▶ **PASSAGE PROVIDED**:
RCGP chair Dr Clare Gerada has criticised the use of GPs with a special interest to ‘mop up’ hospital activity and has called for a wholesale revamp of the programme to focus on reducing healthcare inequalities.

Her comments come as the RCGP prepares to release a series of recommendations on the future of the GPSI programme as part of its commission on generalism. Dr Gerada said GPSIs should be providing extra services in the community targeted at underserved groups, rather than replicating hospital services in areas such as ENT and heart failure.

But GPSIs in secondary care specialities defended their roles, claiming they provided a service which complemented that offered by their hospital counterparts.

Dr Gerada told Pulse: ‘The temptation is to create senior GP registrars in the community and badge them as GPs with a specialist interest. From the early days, there was a movement to create ENT GPs and all they were was fodder to mop up activity in communities – that is not what I want to see.

‘We have to tap into the GPs’ generalist skill and have GPSIs working in areas that hitherto do not necessarily fit – for example community gynaecology services, services for the homeless and those with learning disabilities – not just replicating hospitals.’

The comments have implications for the whole GPSI programme, as the RCGP develops competencies for GPSI accreditation alongside the Department of Health.

Dr Daryl Freeman, a GP in Mundesley, Norfolk, and a respiratory GPSI, challenged Dr Gerada’s comments and insisted her role was very different from  that of a hospital consultant: ‘I think of myself as part of a community respiratory team. I think that’s complementary rather than mopping up consultants’ work.’

Dr Simon Tickle, a GPSI in mental health and substance misuse in Northampton, said he saw no problem in GPs acting as ‘mini-consultants’: ‘I provide a holistic GP-oriented primary care service for people with mental health and substance misuse problems, and I agree with Dr Gerada that this is an appropriate use of a GPSI.

▶ **DATA RECORDS**:
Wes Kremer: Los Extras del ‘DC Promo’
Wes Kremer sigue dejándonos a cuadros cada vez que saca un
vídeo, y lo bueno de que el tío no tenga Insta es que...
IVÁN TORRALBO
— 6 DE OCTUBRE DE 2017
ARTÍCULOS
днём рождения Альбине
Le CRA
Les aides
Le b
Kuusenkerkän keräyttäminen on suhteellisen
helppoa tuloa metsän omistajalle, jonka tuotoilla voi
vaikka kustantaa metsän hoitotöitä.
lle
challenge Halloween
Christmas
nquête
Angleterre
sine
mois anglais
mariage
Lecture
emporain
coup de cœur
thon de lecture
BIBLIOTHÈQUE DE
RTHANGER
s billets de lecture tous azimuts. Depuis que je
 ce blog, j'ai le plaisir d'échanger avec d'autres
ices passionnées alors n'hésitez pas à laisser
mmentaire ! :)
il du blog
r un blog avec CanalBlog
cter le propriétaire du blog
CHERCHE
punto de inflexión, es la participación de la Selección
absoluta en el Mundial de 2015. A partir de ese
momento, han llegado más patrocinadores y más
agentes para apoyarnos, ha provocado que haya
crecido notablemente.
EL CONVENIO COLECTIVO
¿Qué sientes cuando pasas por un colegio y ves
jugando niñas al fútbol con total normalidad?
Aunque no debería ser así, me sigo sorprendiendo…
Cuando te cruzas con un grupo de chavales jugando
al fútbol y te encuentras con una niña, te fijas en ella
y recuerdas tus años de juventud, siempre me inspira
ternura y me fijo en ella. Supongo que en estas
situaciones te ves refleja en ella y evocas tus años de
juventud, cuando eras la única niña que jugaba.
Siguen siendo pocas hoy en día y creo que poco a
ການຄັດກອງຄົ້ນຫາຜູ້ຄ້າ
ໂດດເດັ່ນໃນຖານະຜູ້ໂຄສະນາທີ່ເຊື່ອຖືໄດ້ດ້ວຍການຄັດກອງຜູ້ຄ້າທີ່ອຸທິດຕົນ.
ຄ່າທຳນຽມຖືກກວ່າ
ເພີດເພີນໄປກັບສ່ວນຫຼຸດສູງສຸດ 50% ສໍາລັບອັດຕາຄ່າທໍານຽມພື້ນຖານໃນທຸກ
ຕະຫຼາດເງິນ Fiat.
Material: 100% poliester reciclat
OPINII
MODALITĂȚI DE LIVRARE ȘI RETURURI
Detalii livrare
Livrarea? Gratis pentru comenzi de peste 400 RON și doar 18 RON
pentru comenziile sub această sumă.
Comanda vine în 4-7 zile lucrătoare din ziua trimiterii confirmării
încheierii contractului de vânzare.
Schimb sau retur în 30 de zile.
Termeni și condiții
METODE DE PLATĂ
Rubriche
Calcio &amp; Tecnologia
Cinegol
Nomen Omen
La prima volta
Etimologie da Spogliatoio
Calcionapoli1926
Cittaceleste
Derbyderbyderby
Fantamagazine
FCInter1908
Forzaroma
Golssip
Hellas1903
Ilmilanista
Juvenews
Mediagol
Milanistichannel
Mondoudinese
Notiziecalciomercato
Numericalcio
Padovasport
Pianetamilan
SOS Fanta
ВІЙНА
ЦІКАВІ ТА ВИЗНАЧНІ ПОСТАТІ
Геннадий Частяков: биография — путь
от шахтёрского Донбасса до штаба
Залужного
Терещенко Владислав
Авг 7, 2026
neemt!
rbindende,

▶ **WHAT IS EXPECTED**: Return the stretch of the article on GPs with a special interest from "The comments have" through "use of a GPSI.", copied word for word. These items have no connection to the article.

▶ **ANSWER SPACE**:
The comments have implications for the whole GPSI programme, as the RCGP develops competencies for GPSI accreditation alongside the Department of Health.

Dr Daryl Freeman, a GP in Mundesley, Norfolk, and a respiratory GPSI, challenged Dr Gerada’s comments and insisted her role was very different from  that of a hospital consultant: ‘I think of myself as part of a community respiratory team. I think that’s complementary rather than mopping up consultants’ work.’

Dr Simon Tickle, a GPSI in mental health and substance misuse in Northampton, said he saw no problem in GPs acting as ‘mini-consultants’: ‘I provide a holistic GP-oriented primary care service for people with mental health and substance misuse problems, and I agree with Dr Gerada that this is an appropriate use of a GPSI.